42. Cela dit, certains changements, comme le fait d’élever l’âge de la responsabilité pénale à 14 ans à la fois dans le droit civil et militaire israélien, serait bénéfique à tous les enfants relevant de la compétence des tribunaux israéliens, qu’ils soient israéliens ou palestiniens, et où qu’ils vivent. D’autres changements suggérés à la fois aux autorités israéliennes et palestiniennes, comme l’éducation des enfants et des adolescents aux approches non violentes au sein de leurs communautés pour mettre fin aux agressions et aux conflits, seraient également bénéfiques pour tous les enfants vivant dans cette zone, et aideraient aussi à redonner un nouvel élan au processus de paix.

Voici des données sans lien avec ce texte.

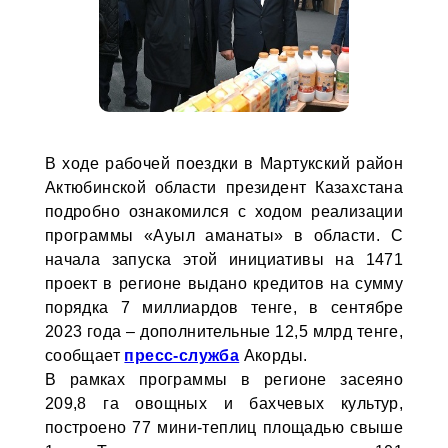
В ходе рабочей поездки в Мартукский район
Актюбинской области президент Казахстана
подробно ознакомился с ходом реализации
программы «Ауыл аманаты» в области. С
начала запуска этой инициативы на 1471
проект в регионе выдано кредитов на сумму
порядка 7 миллиардов тенге, в сентябре
2023 года – дополнительные 12,5 млрд тенге,
сообщает
пресс-служба
Акорды.
В рамках программы в регионе засеяно
209,8 га овощных и бахчевых культур,
построено 77 мини-теплиц площадью свыше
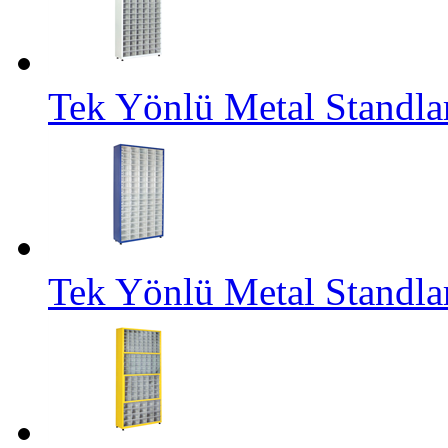
Tek Yönlü Metal Standl
Tek Yönlü Metal Standl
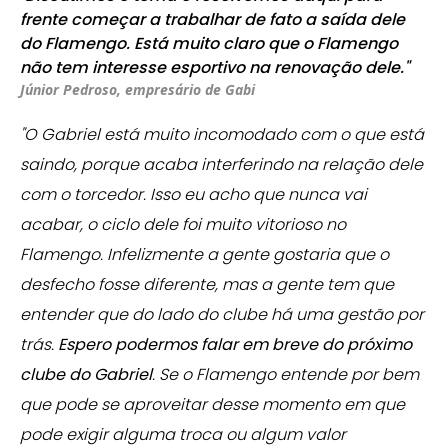
frente começar a trabalhar de fato a saída dele
do Flamengo. Está muito claro que o Flamengo
não tem interesse esportivo na renovação dele."
Júnior Pedroso, empresário de Gabi
"O Gabriel está muito incomodado com o que está
saindo, porque acaba interferindo na relação dele
com o torcedor. Isso eu acho que nunca vai
acabar, o ciclo dele foi muito vitorioso no
Flamengo. Infelizmente a gente gostaria que o
desfecho fosse diferente, mas a gente tem que
entender que do lado do clube há uma gestão por
trás.
Espero podermos falar em breve do próximo
clube do Gabriel
. Se o Flamengo entende por bem
que pode se aproveitar desse momento em que
pode exigir alguma troca ou algum valor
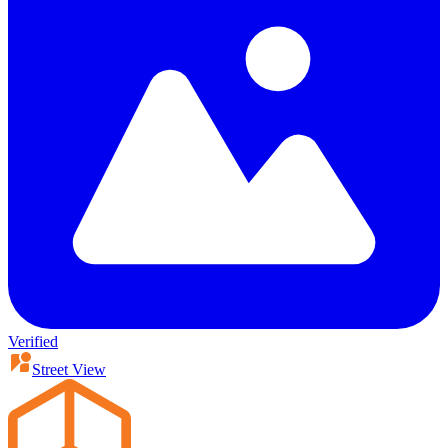
Verified
Street View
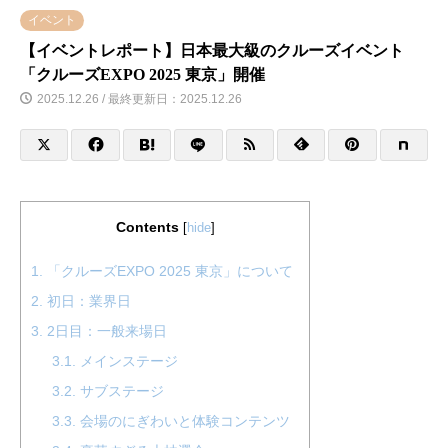
イベント
【イベントレポート】日本最大級のクルーズイベント
「クルーズEXPO 2025 東京」開催
2025.12.26 / 最終更新日：2025.12.26
Contents
[
hide
]
1.
「クルーズEXPO 2025 東京」について
2.
初日：業界日
3.
2日目：一般来場日
3.1.
メインステージ
3.2.
サブステージ
3.3.
会場のにぎわいと体験コンテンツ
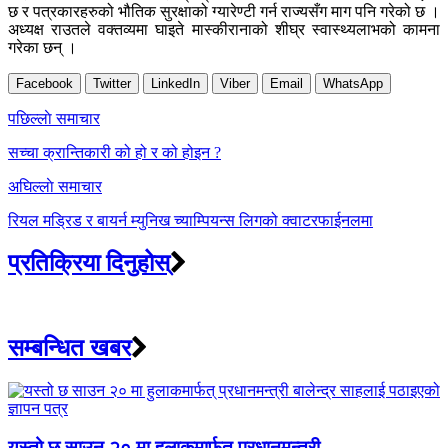
छ र पत्रकारहरुको भौतिक सुरक्षाको ग्यारेण्टी गर्न राज्यसँग माग पनि गरेको छ ।
अध्यक्ष राउतले वक्तव्यमा घाइते मास्कीरानाको शीघ्र स्वास्थ्यलाभको कामना
गरेका छन् ।
Facebook
Twitter
LinkedIn
Viber
Email
WhatsApp
Post
पछिल्लाे समाचार
navigation
सच्चा क्रान्तिकारी को हो र को होइन ?
अघिल्लाे समाचार
रियल मड्रिड र बायर्न म्युनिख च्याम्पियन्स लिगको क्वाटरफाईनलमा
प्रतिक्रिया दिनुहोस्
सम्बन्धित खबर
यस्तो छ साउन २० मा हुलाकमार्फत् प्रधानमन्त्री...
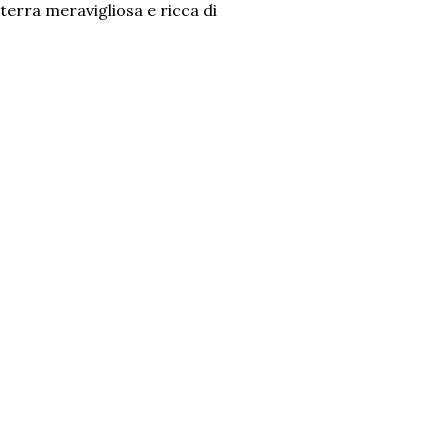
 terra meravigliosa e ricca di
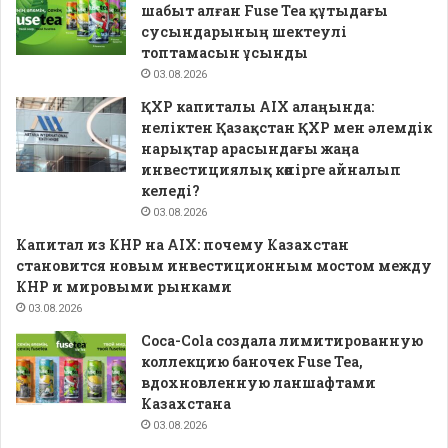
шабыт алған Fuse Tea құтыдағы
сусындарының шектеулі
топтамасын ұсынды
03.08.2026
ҚХР капиталы AIX алаңында:
неліктен Қазақстан ҚХР мен әлемдік
нарықтар арасындағы жаңа
инвестициялық көпірге айналып
келеді?
03.08.2026
Капитал из КНР на AIX: почему Казахстан
становится новым инвестиционным мостом между
КНР и мировыми рынками
03.08.2026
Coca-Cola создала лимитированную
коллекцию баночек Fuse Tea,
вдохновленную ланшафтами
Казахстана
03.08.2026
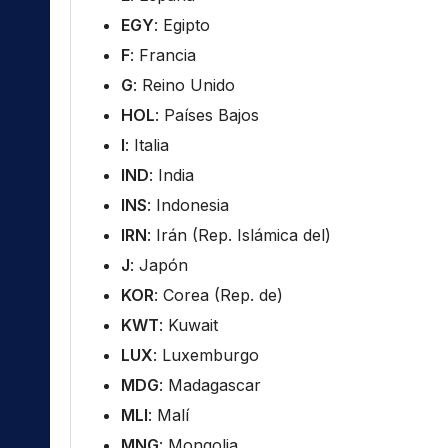
EGY
: Egipto
F
: Francia
G
: Reino Unido
HOL
: Países Bajos
I
: Italia
IND
: India
INS
: Indonesia
IRN
: Irán (Rep. Islámica del)
J
: Japón
KOR
: Corea (Rep. de)
KWT
: Kuwait
LUX
: Luxemburgo
MDG
: Madagascar
MLI
: Malí
MNG
: Mongolia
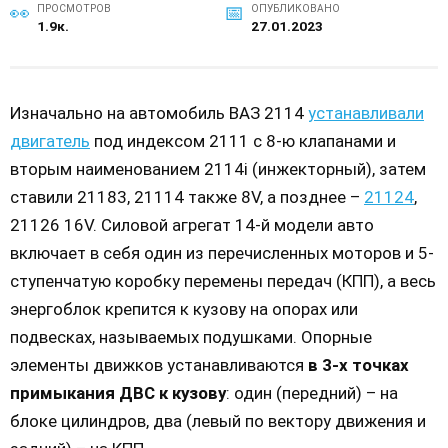
ПРОСМОТРОВ
ОПУБЛИКОВАНО
1.9к.
27.01.2023
Изначально на автомобиль ВАЗ 2114
устанавливали
двигатель
под индексом 2111 с 8-ю клапанами и
вторым наименованием 2114i (инжекторный), затем
ставили 21183, 21114 также 8V, а позднее –
21124
,
21126 16V. Силовой агрегат 14-й модели авто
включает в себя один из перечисленных моторов и 5-
ступенчатую коробку перемены передач (КПП), а весь
энергоблок крепится к кузову на опорах или
подвесках, называемых подушками. Опорные
элементы движков устанавливаются
в 3-х точках
примыкания ДВС к кузову
: один (передний) – на
блоке цилиндров, два (левый по вектору движения и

43. Toutefois, le message principal de l’Assemblée parlementaire dans ce rapport devrait être d’appeler les autorités israéliennes à travailler avec l’UNICEF, le Comité international de la Croix-Rouge, la société civile et tous les acteurs pertinents afin de modifier, le cas échéant, les lois, la pratique et les attitudes de manière à pleinement protéger les droits des mineurs palestiniens dans le système de justice israélien. L’Assemblée devrait être prête à aider la Knesset et les autorités palestiniennes à cette fin. Si nous arrivons à obtenir une amélioration dans ce domaine, nous pourrons considérer qu’il s’agit d’un premier pas vers la fin de la radicalisation et du durcissement des attitudes qui alimentent le conflit sous-jacent et le cycle de violence.